[RECORDS SUPPLIED]:
BEGIN
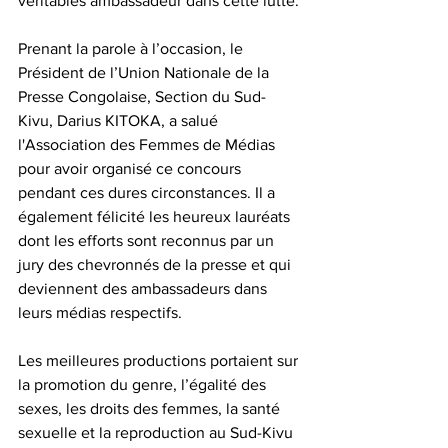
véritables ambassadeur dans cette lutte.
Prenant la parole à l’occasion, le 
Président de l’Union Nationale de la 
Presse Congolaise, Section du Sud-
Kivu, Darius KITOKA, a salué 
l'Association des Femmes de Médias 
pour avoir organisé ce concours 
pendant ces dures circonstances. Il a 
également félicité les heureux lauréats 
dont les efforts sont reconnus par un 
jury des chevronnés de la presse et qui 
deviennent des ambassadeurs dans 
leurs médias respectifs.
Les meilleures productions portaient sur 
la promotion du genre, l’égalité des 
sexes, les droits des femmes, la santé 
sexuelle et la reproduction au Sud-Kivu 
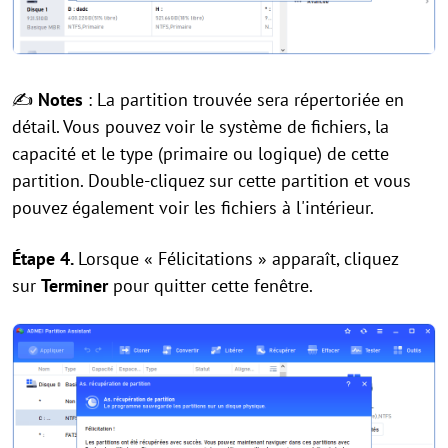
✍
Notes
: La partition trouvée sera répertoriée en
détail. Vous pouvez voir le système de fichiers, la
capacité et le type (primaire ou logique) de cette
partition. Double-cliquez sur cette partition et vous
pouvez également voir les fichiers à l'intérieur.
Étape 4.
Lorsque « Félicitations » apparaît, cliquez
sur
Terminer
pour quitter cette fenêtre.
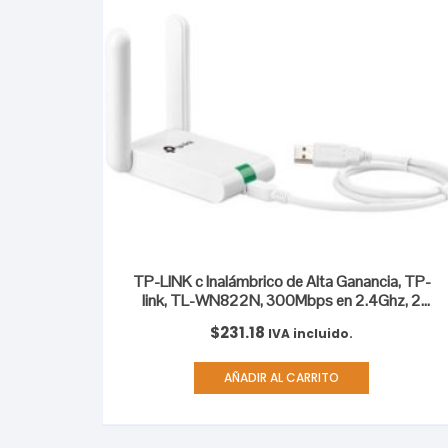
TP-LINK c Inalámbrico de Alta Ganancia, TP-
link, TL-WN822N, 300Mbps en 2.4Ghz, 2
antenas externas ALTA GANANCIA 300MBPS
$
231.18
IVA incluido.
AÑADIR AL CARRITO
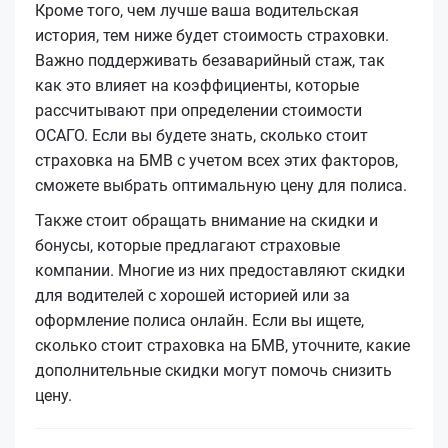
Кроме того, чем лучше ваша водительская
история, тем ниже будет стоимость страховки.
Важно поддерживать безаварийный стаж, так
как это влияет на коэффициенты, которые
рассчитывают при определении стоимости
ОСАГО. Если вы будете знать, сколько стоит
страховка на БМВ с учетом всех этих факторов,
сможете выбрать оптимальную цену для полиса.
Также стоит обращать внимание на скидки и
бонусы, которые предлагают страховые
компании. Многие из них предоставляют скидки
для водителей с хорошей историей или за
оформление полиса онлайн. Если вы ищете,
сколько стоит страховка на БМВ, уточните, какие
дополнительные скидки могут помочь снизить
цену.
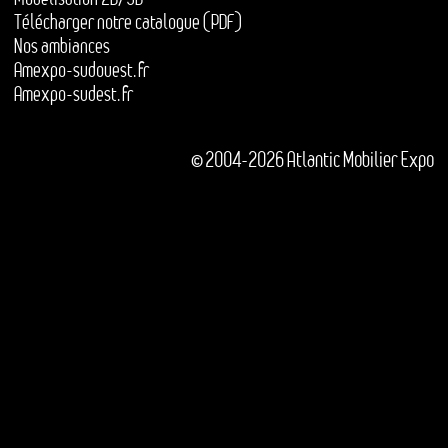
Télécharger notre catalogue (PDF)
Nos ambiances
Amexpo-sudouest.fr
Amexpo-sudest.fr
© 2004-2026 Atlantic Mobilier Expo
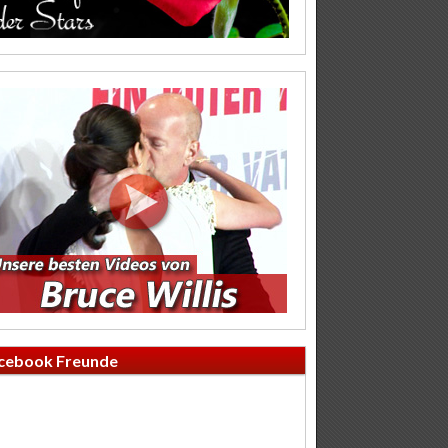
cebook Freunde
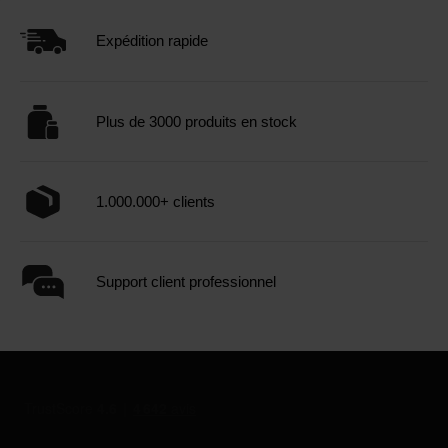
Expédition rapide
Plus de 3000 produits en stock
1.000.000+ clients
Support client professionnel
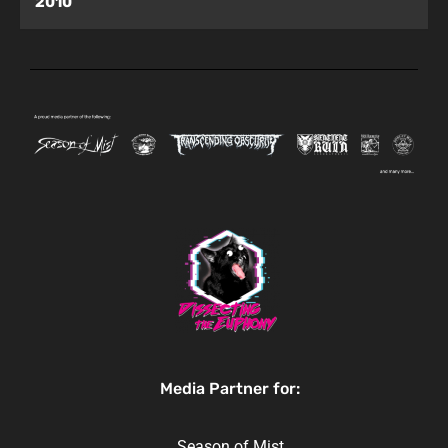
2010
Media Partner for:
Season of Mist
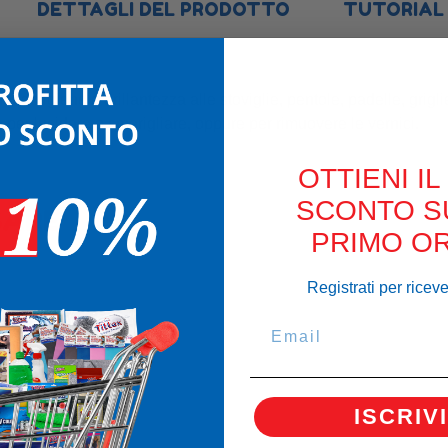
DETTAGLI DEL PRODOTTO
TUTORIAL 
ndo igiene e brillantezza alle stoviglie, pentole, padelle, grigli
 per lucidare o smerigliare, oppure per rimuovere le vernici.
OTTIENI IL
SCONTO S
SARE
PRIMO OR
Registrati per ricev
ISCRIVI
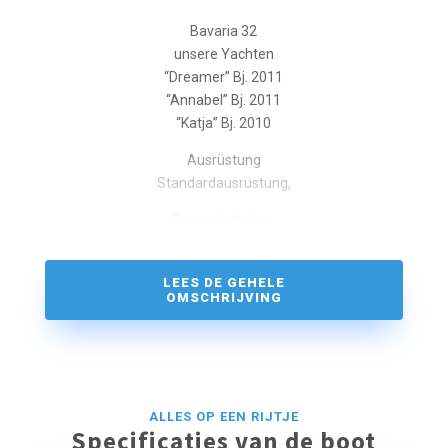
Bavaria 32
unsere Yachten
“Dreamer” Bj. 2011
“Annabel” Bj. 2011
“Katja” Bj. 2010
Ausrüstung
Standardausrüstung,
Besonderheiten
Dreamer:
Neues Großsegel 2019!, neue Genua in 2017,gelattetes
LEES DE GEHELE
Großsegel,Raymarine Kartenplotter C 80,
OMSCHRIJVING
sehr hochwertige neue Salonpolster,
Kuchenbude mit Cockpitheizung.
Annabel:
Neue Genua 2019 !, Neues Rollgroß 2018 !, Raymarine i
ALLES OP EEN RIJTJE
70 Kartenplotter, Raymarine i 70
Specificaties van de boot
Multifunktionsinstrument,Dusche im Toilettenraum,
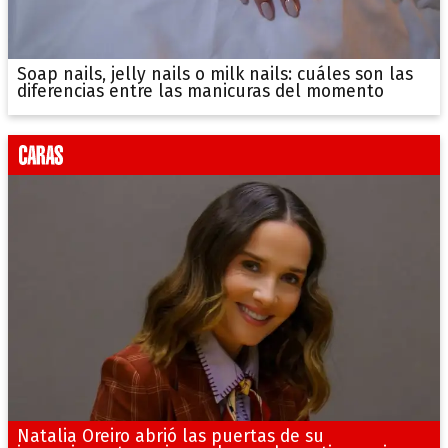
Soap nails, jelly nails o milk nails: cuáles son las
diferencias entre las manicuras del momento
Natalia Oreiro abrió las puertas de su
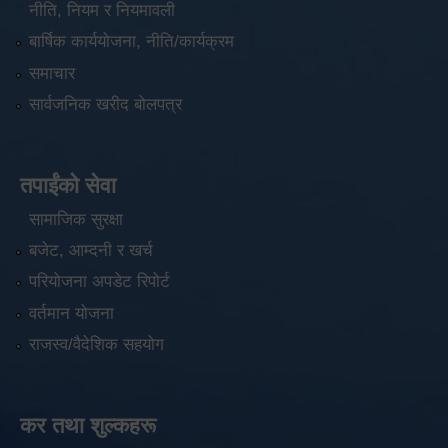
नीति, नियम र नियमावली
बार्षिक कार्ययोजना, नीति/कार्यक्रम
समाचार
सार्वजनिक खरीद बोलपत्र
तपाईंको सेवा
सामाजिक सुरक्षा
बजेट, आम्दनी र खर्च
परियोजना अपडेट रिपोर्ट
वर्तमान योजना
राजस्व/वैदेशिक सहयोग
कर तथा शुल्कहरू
END
BEGIN
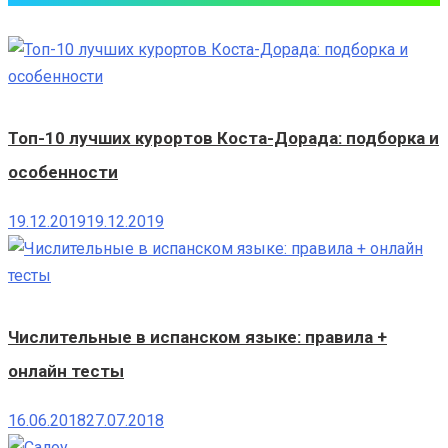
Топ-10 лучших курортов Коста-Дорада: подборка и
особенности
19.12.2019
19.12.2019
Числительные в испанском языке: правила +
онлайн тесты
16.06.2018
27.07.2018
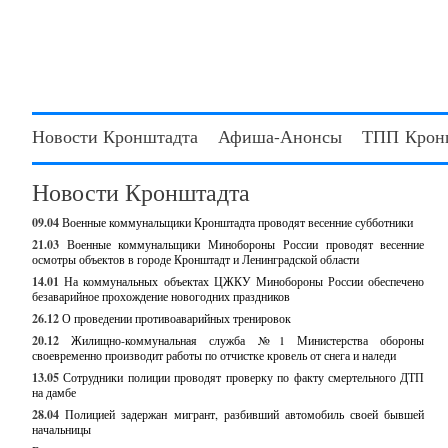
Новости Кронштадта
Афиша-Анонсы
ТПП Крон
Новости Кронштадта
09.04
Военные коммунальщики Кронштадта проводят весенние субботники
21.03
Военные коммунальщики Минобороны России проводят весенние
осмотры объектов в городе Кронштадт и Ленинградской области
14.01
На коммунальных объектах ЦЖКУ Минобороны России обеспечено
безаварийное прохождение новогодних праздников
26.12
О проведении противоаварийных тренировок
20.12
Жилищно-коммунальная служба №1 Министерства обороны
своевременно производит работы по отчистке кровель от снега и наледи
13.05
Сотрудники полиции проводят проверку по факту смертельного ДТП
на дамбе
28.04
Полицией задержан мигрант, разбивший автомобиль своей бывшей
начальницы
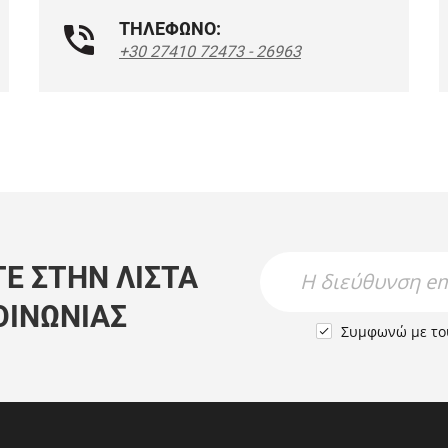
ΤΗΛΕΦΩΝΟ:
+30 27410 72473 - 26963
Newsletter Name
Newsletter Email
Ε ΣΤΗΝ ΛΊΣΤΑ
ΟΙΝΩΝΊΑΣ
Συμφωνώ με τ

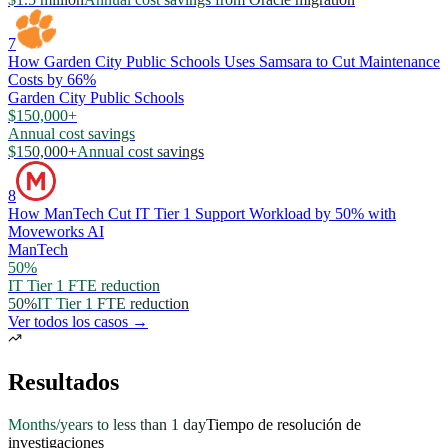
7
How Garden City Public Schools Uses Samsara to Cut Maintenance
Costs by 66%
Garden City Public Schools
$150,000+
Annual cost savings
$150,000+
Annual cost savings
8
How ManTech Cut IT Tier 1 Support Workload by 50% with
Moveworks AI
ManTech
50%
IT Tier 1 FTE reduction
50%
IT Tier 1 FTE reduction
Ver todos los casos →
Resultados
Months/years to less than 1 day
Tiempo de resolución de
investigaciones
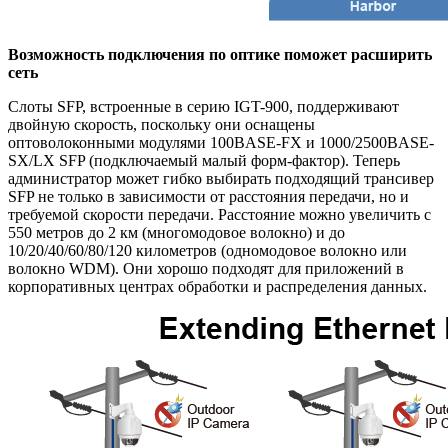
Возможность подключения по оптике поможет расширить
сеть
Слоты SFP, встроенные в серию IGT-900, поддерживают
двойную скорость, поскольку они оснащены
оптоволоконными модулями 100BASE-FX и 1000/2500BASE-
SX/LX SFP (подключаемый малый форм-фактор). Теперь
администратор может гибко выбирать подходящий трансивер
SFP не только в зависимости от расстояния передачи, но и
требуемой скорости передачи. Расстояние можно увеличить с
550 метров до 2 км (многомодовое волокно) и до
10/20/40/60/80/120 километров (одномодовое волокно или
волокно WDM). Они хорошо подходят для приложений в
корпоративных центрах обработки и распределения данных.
END
Identify the lines in the records above that contain the word "pouvez", then state how many there are and nothing more.

[EXERCISE RESPONSE]:
2